Implementing a Normalization layer that works with Half Precision?

class multi(nn.Module):
    def __init__(self,num):
        super(multi, self).__init__()
        self.num=nn.Parameter(torch.Tensor(num))
    def forward(self,x):
        return x*self.num
    def
model = nn.Sequential(
    nn.Conv2d(3,10,3),
    multi(1),
    nn.Conv2d(10,10,3)
)
for layer in model:
    if(not isinstance(layer,multi)):
        layer.half()
print(next(model[0].parameters()).dtype,next(model[1].parameters()).dtype)
model=model.cuda()
test=torch.rand([1,3,64,64],dtype=torch.float16,device=default_device())
print(model(test).dtype)
Error: RuntimeError: Input type (torch.cuda.FloatTensor) and weight type (torch.cuda.HalfTensor) should be the same

I made a simple error throwing example above, in it multi takes in a float16 and then outputs a float32, therefore it fails on the next Conv2d.
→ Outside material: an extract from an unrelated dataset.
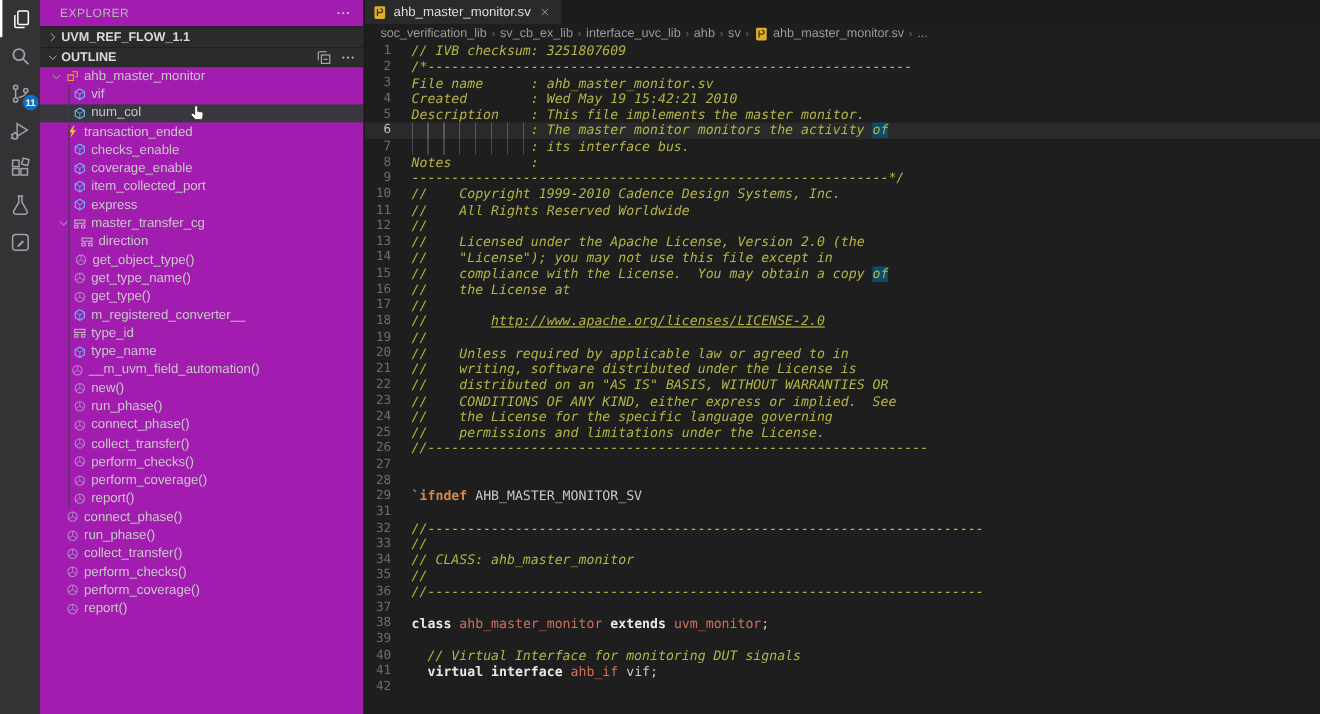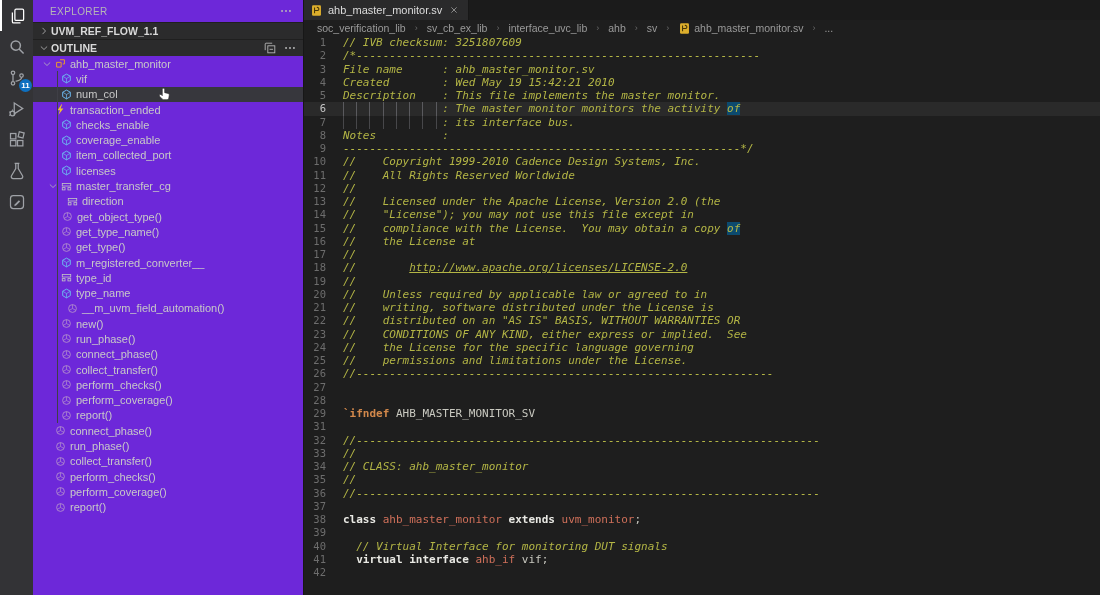"EXPLORER" .sidebar { background: #6d28d9 -> #a21caf }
I am trying to edit a normalization layer, so that it is fp16 compatible like nn.BatchNorm. Batchnorm works fine, taking in a fp16 and outputing a fp16 even though the parameters are fp32:
test=torch.rand([1,3,64,64],dtype=torch.float16,device=default_device())
nn.BatchNorm2d(3).cuda()(test).dtype ##torch.float16
Can provide more information as needed.